== Records for the task ==
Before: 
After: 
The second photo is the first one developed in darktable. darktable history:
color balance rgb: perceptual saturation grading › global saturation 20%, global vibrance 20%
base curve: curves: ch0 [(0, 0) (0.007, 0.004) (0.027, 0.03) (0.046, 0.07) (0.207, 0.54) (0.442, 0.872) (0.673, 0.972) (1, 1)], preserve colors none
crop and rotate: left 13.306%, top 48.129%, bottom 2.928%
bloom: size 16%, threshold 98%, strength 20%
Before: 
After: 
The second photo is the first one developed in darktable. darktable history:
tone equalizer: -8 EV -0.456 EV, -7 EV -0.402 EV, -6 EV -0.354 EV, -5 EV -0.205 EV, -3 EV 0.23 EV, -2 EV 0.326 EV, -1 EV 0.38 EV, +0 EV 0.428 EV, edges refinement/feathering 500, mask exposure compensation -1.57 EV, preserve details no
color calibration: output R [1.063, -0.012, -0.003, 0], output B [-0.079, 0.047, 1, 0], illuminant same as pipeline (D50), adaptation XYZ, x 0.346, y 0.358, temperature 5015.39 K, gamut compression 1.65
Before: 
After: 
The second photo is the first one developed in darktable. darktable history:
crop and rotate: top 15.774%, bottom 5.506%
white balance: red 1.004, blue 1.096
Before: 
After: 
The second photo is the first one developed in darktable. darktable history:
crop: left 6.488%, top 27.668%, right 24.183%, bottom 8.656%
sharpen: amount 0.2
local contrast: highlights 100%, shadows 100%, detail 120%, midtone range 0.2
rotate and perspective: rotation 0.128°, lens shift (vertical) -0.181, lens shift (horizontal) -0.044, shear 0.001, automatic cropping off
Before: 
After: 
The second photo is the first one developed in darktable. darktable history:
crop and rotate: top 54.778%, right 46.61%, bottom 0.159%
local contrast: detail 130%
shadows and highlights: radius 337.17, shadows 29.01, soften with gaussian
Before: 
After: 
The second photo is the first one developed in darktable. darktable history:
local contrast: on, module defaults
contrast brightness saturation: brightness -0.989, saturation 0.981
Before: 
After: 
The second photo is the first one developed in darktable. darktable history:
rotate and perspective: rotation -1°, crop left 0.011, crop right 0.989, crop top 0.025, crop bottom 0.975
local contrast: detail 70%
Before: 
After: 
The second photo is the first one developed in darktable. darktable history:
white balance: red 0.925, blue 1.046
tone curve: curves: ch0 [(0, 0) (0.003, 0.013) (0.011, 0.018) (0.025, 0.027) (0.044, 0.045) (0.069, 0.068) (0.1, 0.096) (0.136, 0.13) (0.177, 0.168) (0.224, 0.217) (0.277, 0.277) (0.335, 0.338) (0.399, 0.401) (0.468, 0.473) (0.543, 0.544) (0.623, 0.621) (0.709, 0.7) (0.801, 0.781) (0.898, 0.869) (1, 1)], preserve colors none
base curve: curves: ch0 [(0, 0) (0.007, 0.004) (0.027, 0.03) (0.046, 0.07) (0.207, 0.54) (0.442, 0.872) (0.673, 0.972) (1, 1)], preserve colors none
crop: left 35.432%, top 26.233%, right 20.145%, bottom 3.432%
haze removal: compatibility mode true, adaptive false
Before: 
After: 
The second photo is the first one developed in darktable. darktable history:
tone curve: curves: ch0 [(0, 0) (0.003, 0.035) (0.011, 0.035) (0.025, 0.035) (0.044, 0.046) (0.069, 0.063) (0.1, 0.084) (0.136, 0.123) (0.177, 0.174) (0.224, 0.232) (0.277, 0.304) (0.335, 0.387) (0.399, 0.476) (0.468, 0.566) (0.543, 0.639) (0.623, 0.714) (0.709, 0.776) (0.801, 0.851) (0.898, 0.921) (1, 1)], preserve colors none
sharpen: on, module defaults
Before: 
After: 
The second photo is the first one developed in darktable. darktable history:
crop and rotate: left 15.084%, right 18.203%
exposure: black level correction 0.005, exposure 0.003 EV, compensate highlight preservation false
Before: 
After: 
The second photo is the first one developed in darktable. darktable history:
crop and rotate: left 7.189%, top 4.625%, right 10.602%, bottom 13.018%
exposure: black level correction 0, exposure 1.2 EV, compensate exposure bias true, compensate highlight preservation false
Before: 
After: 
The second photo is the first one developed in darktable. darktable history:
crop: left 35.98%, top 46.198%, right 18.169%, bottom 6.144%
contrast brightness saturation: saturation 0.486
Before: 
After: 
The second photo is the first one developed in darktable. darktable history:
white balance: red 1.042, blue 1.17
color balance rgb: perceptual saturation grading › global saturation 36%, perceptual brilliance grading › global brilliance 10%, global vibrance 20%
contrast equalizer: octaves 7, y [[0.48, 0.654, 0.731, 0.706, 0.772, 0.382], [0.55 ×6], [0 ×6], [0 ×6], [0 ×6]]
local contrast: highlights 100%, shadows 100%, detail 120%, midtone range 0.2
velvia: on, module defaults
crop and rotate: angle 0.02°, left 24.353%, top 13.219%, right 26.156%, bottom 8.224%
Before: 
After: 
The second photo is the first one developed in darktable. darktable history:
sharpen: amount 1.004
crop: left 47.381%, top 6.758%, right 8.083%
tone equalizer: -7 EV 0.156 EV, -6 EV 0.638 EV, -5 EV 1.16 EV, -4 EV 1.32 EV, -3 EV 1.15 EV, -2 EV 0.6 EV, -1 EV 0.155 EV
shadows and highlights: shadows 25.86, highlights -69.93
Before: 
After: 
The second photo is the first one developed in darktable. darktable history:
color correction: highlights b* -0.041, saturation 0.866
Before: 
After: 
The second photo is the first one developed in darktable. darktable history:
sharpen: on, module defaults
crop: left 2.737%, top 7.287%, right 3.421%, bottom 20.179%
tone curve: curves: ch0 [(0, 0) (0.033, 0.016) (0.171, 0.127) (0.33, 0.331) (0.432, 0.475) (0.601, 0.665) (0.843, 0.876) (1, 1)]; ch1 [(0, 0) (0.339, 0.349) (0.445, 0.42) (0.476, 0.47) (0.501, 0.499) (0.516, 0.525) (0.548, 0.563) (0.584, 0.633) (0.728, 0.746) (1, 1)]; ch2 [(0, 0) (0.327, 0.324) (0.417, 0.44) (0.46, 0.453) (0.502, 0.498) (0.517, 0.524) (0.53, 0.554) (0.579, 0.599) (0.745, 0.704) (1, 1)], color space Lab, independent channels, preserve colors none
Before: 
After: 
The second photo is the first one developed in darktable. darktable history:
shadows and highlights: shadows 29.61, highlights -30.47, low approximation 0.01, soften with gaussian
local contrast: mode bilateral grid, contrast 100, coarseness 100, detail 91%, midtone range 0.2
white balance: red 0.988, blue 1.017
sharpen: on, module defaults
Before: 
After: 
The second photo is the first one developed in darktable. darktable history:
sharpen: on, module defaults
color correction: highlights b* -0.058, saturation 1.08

== What the task requires ==
Copy the rows above word for word, from the first one down through the line containing "shadows and highlights: radius".

== Exercise output ==
Before: 
After: 
The second photo is the first one developed in darktable. darktable history:
color balance rgb: perceptual saturation grading › global saturation 20%, global vibrance 20%
base curve: curves: ch0 [(0, 0) (0.007, 0.004) (0.027, 0.03) (0.046, 0.07) (0.207, 0.54) (0.442, 0.872) (0.673, 0.972) (1, 1)], preserve colors none
crop and rotate: left 13.306%, top 48.129%, bottom 2.928%
bloom: size 16%, threshold 98%, strength 20%
Before: 
After: 
The second photo is the first one developed in darktable. darktable history:
tone equalizer: -8 EV -0.456 EV, -7 EV -0.402 EV, -6 EV -0.354 EV, -5 EV -0.205 EV, -3 EV 0.23 EV, -2 EV 0.326 EV, -1 EV 0.38 EV, +0 EV 0.428 EV, edges refinement/feathering 500, mask exposure compensation -1.57 EV, preserve details no
color calibration: output R [1.063, -0.012, -0.003, 0], output B [-0.079, 0.047, 1, 0], illuminant same as pipeline (D50), adaptation XYZ, x 0.346, y 0.358, temperature 5015.39 K, gamut compression 1.65
Before: 
After: 
The second photo is the first one developed in darktable. darktable history:
crop and rotate: top 15.774%, bottom 5.506%
white balance: red 1.004, blue 1.096
Before: 
After: 
The second photo is the first one developed in darktable. darktable history:
crop: left 6.488%, top 27.668%, right 24.183%, bottom 8.656%
sharpen: amount 0.2
local contrast: highlights 100%, shadows 100%, detail 120%, midtone range 0.2
rotate and perspective: rotation 0.128°, lens shift (vertical) -0.181, lens shift (horizontal) -0.044, shear 0.001, automatic cropping off
Before: 
After: 
The second photo is the first one developed in darktable. darktable history:
crop and rotate: top 54.778%, right 46.61%, bottom 0.159%
local contrast: detail 130%
shadows and highlights: radius 337.17, shadows 29.01, soften with gaussian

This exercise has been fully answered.